シオドア・スタージョン「海を失った男」

 なんだか読んでいていろいろと考えさせられました。
 幻想的でぼんやりと夢を見ているような気分にさせられる作品から、観念的な難しい話など様々な話がありましたが、「成熟」や「そして私はおそれつのる」などは、自分の普段使わない頭をフル回転させて読まねばなりませんでした。それでも理解できたかどうか怪しいですが。

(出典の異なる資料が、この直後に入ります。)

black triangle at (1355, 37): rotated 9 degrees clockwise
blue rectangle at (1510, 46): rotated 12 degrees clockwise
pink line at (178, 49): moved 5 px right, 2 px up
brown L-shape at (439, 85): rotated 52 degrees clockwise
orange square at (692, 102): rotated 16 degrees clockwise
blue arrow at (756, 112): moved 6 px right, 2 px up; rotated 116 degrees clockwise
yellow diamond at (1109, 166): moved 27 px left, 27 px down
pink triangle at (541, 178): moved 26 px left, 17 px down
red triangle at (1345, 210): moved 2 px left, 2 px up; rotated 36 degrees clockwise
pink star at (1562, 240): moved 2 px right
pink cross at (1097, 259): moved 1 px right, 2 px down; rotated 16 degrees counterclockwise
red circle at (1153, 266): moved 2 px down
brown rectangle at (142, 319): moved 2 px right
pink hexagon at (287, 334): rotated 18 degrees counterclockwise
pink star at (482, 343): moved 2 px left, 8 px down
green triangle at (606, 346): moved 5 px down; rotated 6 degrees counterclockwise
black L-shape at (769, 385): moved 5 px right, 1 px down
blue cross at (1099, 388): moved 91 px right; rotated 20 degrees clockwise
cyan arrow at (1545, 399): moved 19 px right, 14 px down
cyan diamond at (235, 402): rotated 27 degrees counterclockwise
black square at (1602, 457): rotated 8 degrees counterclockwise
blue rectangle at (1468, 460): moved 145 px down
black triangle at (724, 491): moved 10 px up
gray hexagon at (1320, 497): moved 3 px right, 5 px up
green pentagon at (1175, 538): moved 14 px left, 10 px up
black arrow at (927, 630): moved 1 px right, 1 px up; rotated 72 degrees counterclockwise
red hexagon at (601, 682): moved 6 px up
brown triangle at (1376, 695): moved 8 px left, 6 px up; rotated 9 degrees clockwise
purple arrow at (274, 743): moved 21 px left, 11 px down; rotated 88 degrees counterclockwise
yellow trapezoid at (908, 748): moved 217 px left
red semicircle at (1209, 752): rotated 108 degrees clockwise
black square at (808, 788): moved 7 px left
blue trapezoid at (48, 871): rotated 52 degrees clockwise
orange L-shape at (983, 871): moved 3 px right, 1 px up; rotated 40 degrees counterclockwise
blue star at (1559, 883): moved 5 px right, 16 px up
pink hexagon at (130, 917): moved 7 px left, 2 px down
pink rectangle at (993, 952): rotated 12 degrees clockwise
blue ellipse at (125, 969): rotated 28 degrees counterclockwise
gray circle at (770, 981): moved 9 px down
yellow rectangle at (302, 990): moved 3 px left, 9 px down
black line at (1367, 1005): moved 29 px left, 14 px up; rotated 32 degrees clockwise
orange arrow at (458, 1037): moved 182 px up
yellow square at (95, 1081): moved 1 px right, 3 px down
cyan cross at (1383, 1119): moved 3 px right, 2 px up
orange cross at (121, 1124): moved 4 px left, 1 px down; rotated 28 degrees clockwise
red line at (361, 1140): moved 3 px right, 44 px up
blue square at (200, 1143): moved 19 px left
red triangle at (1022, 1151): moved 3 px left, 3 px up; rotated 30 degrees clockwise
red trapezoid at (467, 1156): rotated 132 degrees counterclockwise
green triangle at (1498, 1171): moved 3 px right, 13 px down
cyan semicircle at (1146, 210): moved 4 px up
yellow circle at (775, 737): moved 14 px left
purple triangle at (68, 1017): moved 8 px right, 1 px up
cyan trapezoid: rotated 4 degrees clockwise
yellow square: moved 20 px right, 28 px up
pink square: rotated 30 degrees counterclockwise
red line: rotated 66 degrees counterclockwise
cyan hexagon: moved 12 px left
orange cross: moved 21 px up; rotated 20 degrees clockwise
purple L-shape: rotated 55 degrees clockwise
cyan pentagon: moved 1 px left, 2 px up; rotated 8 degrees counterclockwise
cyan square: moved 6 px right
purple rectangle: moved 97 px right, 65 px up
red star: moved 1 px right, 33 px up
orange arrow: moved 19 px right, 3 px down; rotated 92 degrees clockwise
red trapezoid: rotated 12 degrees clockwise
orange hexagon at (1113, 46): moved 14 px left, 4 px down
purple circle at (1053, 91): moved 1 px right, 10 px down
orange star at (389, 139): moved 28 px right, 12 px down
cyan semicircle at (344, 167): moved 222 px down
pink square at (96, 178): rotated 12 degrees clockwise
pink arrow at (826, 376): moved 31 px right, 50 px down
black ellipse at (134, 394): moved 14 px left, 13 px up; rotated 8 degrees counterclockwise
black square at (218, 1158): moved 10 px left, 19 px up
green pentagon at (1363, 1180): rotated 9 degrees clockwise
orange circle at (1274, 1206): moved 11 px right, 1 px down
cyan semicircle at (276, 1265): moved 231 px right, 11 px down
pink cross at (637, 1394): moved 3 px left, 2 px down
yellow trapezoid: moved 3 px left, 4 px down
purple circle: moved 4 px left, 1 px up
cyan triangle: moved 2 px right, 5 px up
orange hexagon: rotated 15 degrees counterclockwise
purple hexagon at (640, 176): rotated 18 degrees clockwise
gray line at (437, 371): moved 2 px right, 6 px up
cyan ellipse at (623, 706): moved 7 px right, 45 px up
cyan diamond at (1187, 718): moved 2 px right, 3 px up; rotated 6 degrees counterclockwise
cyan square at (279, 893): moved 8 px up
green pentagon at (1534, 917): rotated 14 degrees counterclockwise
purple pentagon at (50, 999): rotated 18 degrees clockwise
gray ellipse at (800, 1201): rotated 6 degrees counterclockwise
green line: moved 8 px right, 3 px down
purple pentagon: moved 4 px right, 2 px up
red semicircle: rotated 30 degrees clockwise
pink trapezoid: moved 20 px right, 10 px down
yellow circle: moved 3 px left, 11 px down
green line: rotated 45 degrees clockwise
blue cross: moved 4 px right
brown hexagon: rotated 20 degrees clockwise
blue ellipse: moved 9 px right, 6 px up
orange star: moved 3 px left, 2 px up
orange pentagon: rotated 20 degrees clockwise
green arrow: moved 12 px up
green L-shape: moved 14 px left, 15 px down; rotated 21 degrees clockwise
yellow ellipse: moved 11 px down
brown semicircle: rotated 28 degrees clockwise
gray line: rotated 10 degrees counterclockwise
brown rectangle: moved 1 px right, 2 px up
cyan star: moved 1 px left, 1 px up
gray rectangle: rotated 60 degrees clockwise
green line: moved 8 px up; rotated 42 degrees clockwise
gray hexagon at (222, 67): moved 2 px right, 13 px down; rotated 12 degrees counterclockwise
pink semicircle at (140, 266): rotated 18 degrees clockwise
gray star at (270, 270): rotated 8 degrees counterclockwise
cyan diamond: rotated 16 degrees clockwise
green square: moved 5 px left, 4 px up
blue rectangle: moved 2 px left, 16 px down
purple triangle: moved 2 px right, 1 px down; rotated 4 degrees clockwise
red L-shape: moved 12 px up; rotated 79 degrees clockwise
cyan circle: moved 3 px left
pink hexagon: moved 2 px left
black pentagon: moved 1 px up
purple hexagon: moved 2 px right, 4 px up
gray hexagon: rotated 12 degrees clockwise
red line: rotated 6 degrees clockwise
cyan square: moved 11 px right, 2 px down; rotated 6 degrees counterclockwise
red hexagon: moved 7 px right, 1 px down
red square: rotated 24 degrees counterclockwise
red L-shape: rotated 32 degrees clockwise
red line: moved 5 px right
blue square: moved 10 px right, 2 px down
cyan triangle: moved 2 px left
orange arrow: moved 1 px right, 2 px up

全体を通して「陰と陽」、「表と裏」のような相対する関係にあるものや、「音」に対するこだわりのようなものを感じます。
 記号の羅列である文字を意味のあるものとして変換する作業というのは、普段当たり前のこととして行ってますが、「墓読み」のように文字以外のもの、墓のまわりの土の盛り上がり方や鳥の囀りといったものにもある種の法則性があり、それらを読むことでその人の人生のすべてを読み解くことができるという話を読むと、一見混沌としているようにみえる事象にもある法則性があって、その法則性を読み取れるかどうかが普通の人と超能力者と呼ばれている人とを分けているのだろうか? とどうでもよいことを考えたくなります。
 下手の考え休むに似たり。
 やはり「ビアンカの手」や「海を失った男」のような幻想的な話の方が好きですね。
 最近、自分がいかに思考停止しながら本を読んでいるのかが明らかになってしまった一冊でした。